Collected data

────────

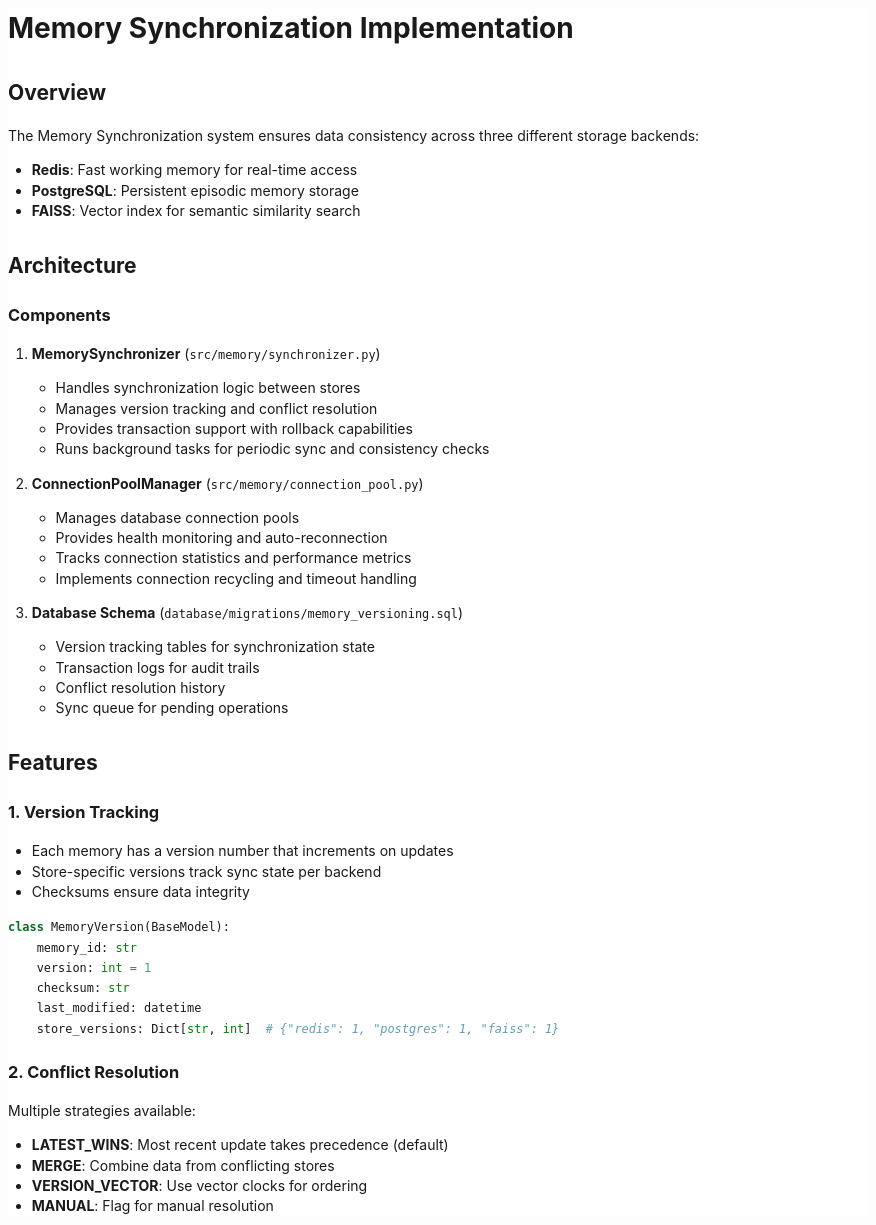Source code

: # Memory Synchronization Implementation

## Overview

The Memory Synchronization system ensures data consistency across three different storage backends:
- **Redis**: Fast working memory for real-time access
- **PostgreSQL**: Persistent episodic memory storage
- **FAISS**: Vector index for semantic similarity search

## Architecture

### Components

1. **MemorySynchronizer** (`src/memory/synchronizer.py`)
   - Handles synchronization logic between stores
   - Manages version tracking and conflict resolution
   - Provides transaction support with rollback capabilities
   - Runs background tasks for periodic sync and consistency checks

2. **ConnectionPoolManager** (`src/memory/connection_pool.py`)
   - Manages database connection pools
   - Provides health monitoring and auto-reconnection
   - Tracks connection statistics and performance metrics
   - Implements connection recycling and timeout handling

3. **Database Schema** (`database/migrations/memory_versioning.sql`)
   - Version tracking tables for synchronization state
   - Transaction logs for audit trails
   - Conflict resolution history
   - Sync queue for pending operations

## Features

### 1. Version Tracking
- Each memory has a version number that increments on updates
- Store-specific versions track sync state per backend
- Checksums ensure data integrity

```python
class MemoryVersion(BaseModel):
    memory_id: str
    version: int = 1
    checksum: str
    last_modified: datetime
    store_versions: Dict[str, int]  # {"redis": 1, "postgres": 1, "faiss": 1}
```

### 2. Conflict Resolution
Multiple strategies available:
- **LATEST_WINS**: Most recent update takes precedence (default)
- **MERGE**: Combine data from conflicting stores
- **VERSION_VECTOR**: Use vector clocks for ordering
- **MANUAL**: Flag for manual resolution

────────

Among the lines above, find those with the word "stores" and list them.

Task response:
   - Handles synchronization logic between stores
- **MERGE**: Combine data from conflicting stores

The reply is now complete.